◆ TASK DESCRIPTION: A verbatim repeat of the records beneath this line is needed.

◆ GIVEN INFORMATION:
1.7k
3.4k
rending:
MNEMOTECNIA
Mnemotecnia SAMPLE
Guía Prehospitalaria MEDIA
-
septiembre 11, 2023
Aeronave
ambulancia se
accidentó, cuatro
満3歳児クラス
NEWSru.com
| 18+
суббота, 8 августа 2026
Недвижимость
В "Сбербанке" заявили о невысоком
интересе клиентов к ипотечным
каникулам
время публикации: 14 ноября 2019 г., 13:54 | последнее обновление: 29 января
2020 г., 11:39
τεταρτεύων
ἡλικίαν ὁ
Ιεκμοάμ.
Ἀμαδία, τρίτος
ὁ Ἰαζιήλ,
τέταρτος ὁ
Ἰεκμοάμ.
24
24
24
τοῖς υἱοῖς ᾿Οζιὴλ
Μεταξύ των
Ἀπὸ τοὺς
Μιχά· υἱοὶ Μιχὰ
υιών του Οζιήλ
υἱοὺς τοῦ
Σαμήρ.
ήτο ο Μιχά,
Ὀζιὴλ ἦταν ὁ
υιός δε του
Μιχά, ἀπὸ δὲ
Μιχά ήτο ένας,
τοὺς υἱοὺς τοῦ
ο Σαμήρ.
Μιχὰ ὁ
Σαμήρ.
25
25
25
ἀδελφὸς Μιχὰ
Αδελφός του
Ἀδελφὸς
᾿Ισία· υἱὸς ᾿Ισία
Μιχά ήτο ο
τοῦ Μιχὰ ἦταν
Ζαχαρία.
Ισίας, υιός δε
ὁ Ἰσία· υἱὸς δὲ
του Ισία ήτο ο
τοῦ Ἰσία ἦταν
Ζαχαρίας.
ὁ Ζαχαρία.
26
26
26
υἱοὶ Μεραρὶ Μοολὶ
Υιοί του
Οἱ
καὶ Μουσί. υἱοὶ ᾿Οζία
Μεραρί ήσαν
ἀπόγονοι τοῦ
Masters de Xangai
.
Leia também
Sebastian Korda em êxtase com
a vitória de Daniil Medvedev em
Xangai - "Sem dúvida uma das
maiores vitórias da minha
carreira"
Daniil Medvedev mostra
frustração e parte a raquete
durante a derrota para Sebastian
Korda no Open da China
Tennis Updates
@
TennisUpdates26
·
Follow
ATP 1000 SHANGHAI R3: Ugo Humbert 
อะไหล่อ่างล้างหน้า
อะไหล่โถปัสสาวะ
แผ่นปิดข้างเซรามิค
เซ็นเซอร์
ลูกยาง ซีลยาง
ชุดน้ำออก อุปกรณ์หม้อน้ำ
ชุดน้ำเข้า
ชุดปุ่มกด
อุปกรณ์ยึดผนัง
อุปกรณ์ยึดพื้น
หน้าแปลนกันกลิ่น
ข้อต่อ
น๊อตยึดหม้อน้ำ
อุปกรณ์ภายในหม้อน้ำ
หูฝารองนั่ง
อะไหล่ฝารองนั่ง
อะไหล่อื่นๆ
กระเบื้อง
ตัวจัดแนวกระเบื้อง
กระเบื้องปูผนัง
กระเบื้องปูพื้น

◆ RESULT FOR THIS TASK:
1.7k
3.4k
rending:
MNEMOTECNIA
Mnemotecnia SAMPLE
Guía Prehospitalaria MEDIA
-
septiembre 11, 2023
Aeronave
ambulancia se
accidentó, cuatro
満3歳児クラス
NEWSru.com
| 18+
суббота, 8 августа 2026
Недвижимость
В "Сбербанке" заявили о невысоком
интересе клиентов к ипотечным
каникулам
время публикации: 14 ноября 2019 г., 13:54 | последнее обновление: 29 января
2020 г., 11:39
τεταρτεύων
ἡλικίαν ὁ
Ιεκμοάμ.
Ἀμαδία, τρίτος
ὁ Ἰαζιήλ,
τέταρτος ὁ
Ἰεκμοάμ.
24
24
24
τοῖς υἱοῖς ᾿Οζιὴλ
Μεταξύ των
Ἀπὸ τοὺς
Μιχά· υἱοὶ Μιχὰ
υιών του Οζιήλ
υἱοὺς τοῦ
Σαμήρ.
ήτο ο Μιχά,
Ὀζιὴλ ἦταν ὁ
υιός δε του
Μιχά, ἀπὸ δὲ
Μιχά ήτο ένας,
τοὺς υἱοὺς τοῦ
ο Σαμήρ.
Μιχὰ ὁ
Σαμήρ.
25
25
25
ἀδελφὸς Μιχὰ
Αδελφός του
Ἀδελφὸς
᾿Ισία· υἱὸς ᾿Ισία
Μιχά ήτο ο
τοῦ Μιχὰ ἦταν
Ζαχαρία.
Ισίας, υιός δε
ὁ Ἰσία· υἱὸς δὲ
του Ισία ήτο ο
τοῦ Ἰσία ἦταν
Ζαχαρίας.
ὁ Ζαχαρία.
26
26
26
υἱοὶ Μεραρὶ Μοολὶ
Υιοί του
Οἱ
καὶ Μουσί. υἱοὶ ᾿Οζία
Μεραρί ήσαν
ἀπόγονοι τοῦ
Masters de Xangai
.
Leia também
Sebastian Korda em êxtase com
a vitória de Daniil Medvedev em
Xangai - "Sem dúvida uma das
maiores vitórias da minha
carreira"
Daniil Medvedev mostra
frustração e parte a raquete
durante a derrota para Sebastian
Korda no Open da China
Tennis Updates
@
TennisUpdates26
·
Follow
ATP 1000 SHANGHAI R3: Ugo Humbert 
อะไหล่อ่างล้างหน้า
อะไหล่โถปัสสาวะ
แผ่นปิดข้างเซรามิค
เซ็นเซอร์
ลูกยาง ซีลยาง
ชุดน้ำออก อุปกรณ์หม้อน้ำ
ชุดน้ำเข้า
ชุดปุ่มกด
อุปกรณ์ยึดผนัง
อุปกรณ์ยึดพื้น
หน้าแปลนกันกลิ่น
ข้อต่อ
น๊อตยึดหม้อน้ำ
อุปกรณ์ภายในหม้อน้ำ
หูฝารองนั่ง
อะไหล่ฝารองนั่ง
อะไหล่อื่นๆ
กระเบื้อง
ตัวจัดแนวกระเบื้อง
กระเบื้องปูผนัง
กระเบื้องปูพื้น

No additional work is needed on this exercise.